Use this file to discover all available pages before exploring further.

Currently in beta. You’re on the priority waitlist and among the first to get access.

Overview

Stream audio in real-time with the lowest latency. Perfect for interactive assistants and live applications. For simpler use cases, see TTS REST or TTS SSE.
Passing numbers, IDs, dates, or currency as raw strings causes mispronunciations. See the Input Formatting Guide for correct formatting of phone numbers, account numbers, PINs, Aadhaar, vehicle registration numbers, GSTIN, currency, and more.

Endpoint

wss://api.vachana.ai/api/v1/tts

Authentication

All Realtime connections require the following headers:
HeaderRequiredDescriptionExample
Content-TypeYesMust be application/jsonapplication/json
X-API-Key-IDYesYour API key for authentication<your-api-key-id>

Request Format

Send a JSON message with the following structure:
{
  "text": "नमस्ते, आप कैसे हैं?",
  "model": "vachana-voice-v2",
  "audio_config": {
    "sample_rate": 44100,
    "encoding": "linear_pcm"
  }
}
num_channels
integer
required
Number of audio channels (e.g., 1 for mono, 2 for stereo)
sample_width
integer
required
Sample width in bytes (e.g., 2 for 16-bit audio)
encoding
string
required
Audio encoding format (e.g., linear_pcm)
container
string
required
Audio container format (e.g., wav)

Response

The server streams audio data in real-time as binary chunks. Each chunk contains PCM audio data according to the specified audio_config.

Example Usage

const ws = new WebSocket("wss://api.vachana.ai/api/v1/tts", {
  headers: {
    "Content-Type": "application/json",
    "X-API-Key-ID": "<your-api-key>",
  },
});

ws.on("open", () => {
  const request = {
    text: "नमस्ते, आप कैसे हैं?",
    model: "vachana-voice-v2",
    audio_config: {
      sample_rate: 44100,
      encoding: "linear_pcm",
    },
  };

  ws.send(JSON.stringify(request));
});

ws.on("message", (data) => {
  // Handle audio chunks
  console.log("Received audio chunk:", data);
});

ws.on("error", (error) => {
  console.error("WebSocket error:", error);
});

ws.on("close", () => {
  console.log("WebSocket connection closed");
});

Python SDK

The SDK’s realtime client manages the WebSocket lifecycle, audio streaming, and async iteration so you can focus on your application logic.

Installation

pip install gnani-vachana
Requires Python 3.9+.

Authentication

from gnani.tts import GnaniTTSRealtimeClient

client = GnaniTTSRealtimeClient(api_key="your-api-key")

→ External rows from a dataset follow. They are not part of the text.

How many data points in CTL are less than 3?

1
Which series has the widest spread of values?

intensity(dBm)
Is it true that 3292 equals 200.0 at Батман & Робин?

Stream Audio Chunks in Real-Time

Use the async context manager to open the connection and iterate over audio chunks as they arrive.
import asyncio
from gnani.tts import GnaniTTSRealtimeClient

async def main():
    async with GnaniTTSRealtimeClient(api_key="your-api-key") as client:
        with open("output.wav", "wb") as f:
            async for chunk in client.synthesize(
                "नमस्ते, आप कैसे हैं?",
                voice="sia",
            ):
                f.write(chunk)

asyncio.run(main())

Collect All Audio at Once

If you don’t need to process chunks as they arrive, use synthesize_and_collect to get the full audio as a single bytes object.
import asyncio
from gnani.tts import GnaniTTSRealtimeClient

async def main():
    async with GnaniTTSRealtimeClient(api_key="your-api-key") as client:
        audio = await client.synthesize_and_collect(
            "Realtime TTS response",
            voice="neha",
        )
        with open("output.wav", "wb") as f:
            f.write(audio)

asyncio.run(main())